DATA FOR ANALYSIS:
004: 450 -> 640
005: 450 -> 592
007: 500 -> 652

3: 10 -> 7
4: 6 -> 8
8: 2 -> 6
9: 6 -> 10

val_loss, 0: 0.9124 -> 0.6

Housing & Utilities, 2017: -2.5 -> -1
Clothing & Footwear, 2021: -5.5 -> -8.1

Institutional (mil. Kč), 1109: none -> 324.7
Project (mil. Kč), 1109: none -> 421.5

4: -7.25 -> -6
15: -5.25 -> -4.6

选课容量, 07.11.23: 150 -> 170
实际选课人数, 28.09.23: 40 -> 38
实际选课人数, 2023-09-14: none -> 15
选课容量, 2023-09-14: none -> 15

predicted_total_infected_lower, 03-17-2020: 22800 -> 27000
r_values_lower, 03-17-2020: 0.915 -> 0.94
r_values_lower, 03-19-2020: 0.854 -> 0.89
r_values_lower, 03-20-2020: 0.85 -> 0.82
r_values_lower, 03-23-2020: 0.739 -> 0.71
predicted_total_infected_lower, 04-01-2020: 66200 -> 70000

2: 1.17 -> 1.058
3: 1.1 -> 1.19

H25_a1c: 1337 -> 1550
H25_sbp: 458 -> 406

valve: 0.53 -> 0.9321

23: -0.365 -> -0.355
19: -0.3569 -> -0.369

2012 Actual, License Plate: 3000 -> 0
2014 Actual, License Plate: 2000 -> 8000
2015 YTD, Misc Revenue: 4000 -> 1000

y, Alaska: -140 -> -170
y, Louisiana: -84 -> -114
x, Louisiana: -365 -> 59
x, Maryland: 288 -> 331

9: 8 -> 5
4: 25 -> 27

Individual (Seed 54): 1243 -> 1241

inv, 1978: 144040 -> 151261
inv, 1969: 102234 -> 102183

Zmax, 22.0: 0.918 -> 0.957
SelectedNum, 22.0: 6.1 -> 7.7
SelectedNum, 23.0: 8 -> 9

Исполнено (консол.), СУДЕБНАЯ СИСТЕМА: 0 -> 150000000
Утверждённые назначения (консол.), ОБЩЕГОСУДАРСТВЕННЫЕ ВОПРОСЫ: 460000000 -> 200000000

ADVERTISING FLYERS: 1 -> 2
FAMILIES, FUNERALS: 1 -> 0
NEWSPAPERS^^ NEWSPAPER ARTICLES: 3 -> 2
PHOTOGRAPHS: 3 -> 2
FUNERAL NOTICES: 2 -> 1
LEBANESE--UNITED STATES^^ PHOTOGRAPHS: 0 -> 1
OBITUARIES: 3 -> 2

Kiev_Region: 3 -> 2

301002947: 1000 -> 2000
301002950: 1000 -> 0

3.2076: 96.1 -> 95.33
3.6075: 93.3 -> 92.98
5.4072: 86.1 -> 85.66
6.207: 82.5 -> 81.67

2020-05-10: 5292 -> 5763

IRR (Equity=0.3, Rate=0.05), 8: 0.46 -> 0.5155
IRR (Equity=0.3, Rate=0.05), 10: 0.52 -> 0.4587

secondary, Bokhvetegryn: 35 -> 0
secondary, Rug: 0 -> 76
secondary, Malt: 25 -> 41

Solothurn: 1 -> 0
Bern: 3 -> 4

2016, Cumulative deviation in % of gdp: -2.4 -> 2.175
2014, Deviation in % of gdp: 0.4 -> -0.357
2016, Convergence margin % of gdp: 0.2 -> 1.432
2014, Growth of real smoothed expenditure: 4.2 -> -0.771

WRITTEN TASK:
Only the lines with the string "Plate" are wanted; pick them out of the records above and copy them.

WRITTEN RESPONSE:
2012 Actual, License Plate: 3000 -> 0
2014 Actual, License Plate: 2000 -> 8000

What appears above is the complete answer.